**Vorliegender Text:**
● ● ● ●
Nichtsdestotrotz springen viele Medien der Regierung zur Seite. Der größte Nachrichtensender BFMTV zeigte am Abend in Dauerschleife das virale Video eines Boxers, der inmitten einer Gelbwesten-Demo einige behelmte Polizisten mit seinen Fäuste zum Rückzug zwingt. Während er in den sozialen Medien gefeiert wurde, nahmen die Kommentator*innen ihn als wichtigstes Beispiel für die angeblich ausufernde Gewalt.


 

Ebenso angeführt wurde eine tatsächlich außergewöhnliche Aktion: Einige Gelbwesten brachen mit Hilfe eines Gabelstaplers die Tür zu einem Ministerium auf, woraufhin das gesamte Gebäude evakuiert wurde. Abseits des Sachschadens an der Tür passierte allerdings nicht viel.

Nicht gezeigt wurde dagegen das Video eines prügelnden Polizisten, der ohne ersichtlichen Grund einem offensichtlich friedlichen Demonstranten mehrfach ins Gesicht schlägt:

Nach den Recherchen des Senders Pure TV handelt es sich dabei um ein ehemaliges Mitglied einer Spezialeineinheit, der zu Beginn des Jahres für eine Auszeichnung nominiert wurde.

Der jüngste Aktionstag hat gezeigt, dass die Wut keinesfalls nachgelassen hat und trotz des steigenden Risikos, von harter Repression getroffen zu werden, weiterhin Zehntausende in Bewegung bleiben. Damit hat sich die Hoffnung Macrons, die Bewegung nach und nach mit Gewalt und geringen Zugeständnissen ersticken zu können, in Luft aufgelöst.
● ● ● ●
[Transkribierte Seiteninhalte]
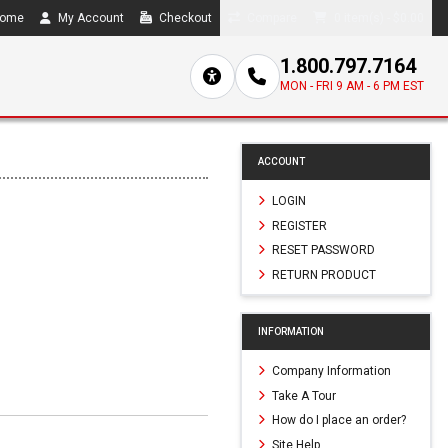
ome
My Account
Checkout
Compare
0 item(s) - $0.00
1.800.797.7164
MON - FRI 9 AM - 6 PM EST
ACCOUNT
LOGIN
REGISTER
RESET PASSWORD
RETURN PRODUCT
INFORMATION
Company Information
Take A Tour
How do I place an order?
Site Help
● ● ● ●
**Aufgabe 1:**
Beantworte drei Fragen zum Bericht über die Gelbwesten-Proteste:
(a) Welcher Sender zeigte das Video des Boxers am Abend in Dauerschleife?
(b) Mit welchem Gerät brachen einige Gelbwesten die Tür zu einem Ministerium auf?
(c) Welche Hoffnung Macrons hat sich laut dem Bericht in Luft aufgelöst?
**Aufgabe 2:** Führe den Bericht über die Gelbwesten-Proteste im Anschluss an seinen letzten Satz weiter.

**Antwort 1:**
(a) BFMTV
(b) Mit einem Gabelstapler
(c) Die Hoffnung, die Bewegung nach und nach mit Gewalt und geringen Zugeständnissen ersticken zu können

**Antwort 2:**
Die kommenden Wochen werden zeigen, ob die Gelbwesten eigene Strukturen schaffen, um sich zu koordinieren und ihren Anliegen Nachdruck zu verleihen. So gab es vor der Weihnachtspause bereits einige Versammlungen, in denen jeweils hunderte Gilets Jaunes über die für sie wichtigsten Forderungen abstimmten. Außerdem ist zu erwarten, dass sich auch die französischen Schüler*innen und Studierenden erneut formieren und der Bewegung zusätzliche Dynamik verleihen.

Anmerkung der Redaktion: Eine frühere Version dieses Artikels enthielt die Angabe, dass eine Belgierin, die sich in Paris an den Protesten beteiligt hatte, durch ein Gummigeschoss getötet worden sei. Das stellte sich inzwischen als Falschmeldung heraus und wurde entsprechend aus dem Artikel entfernt.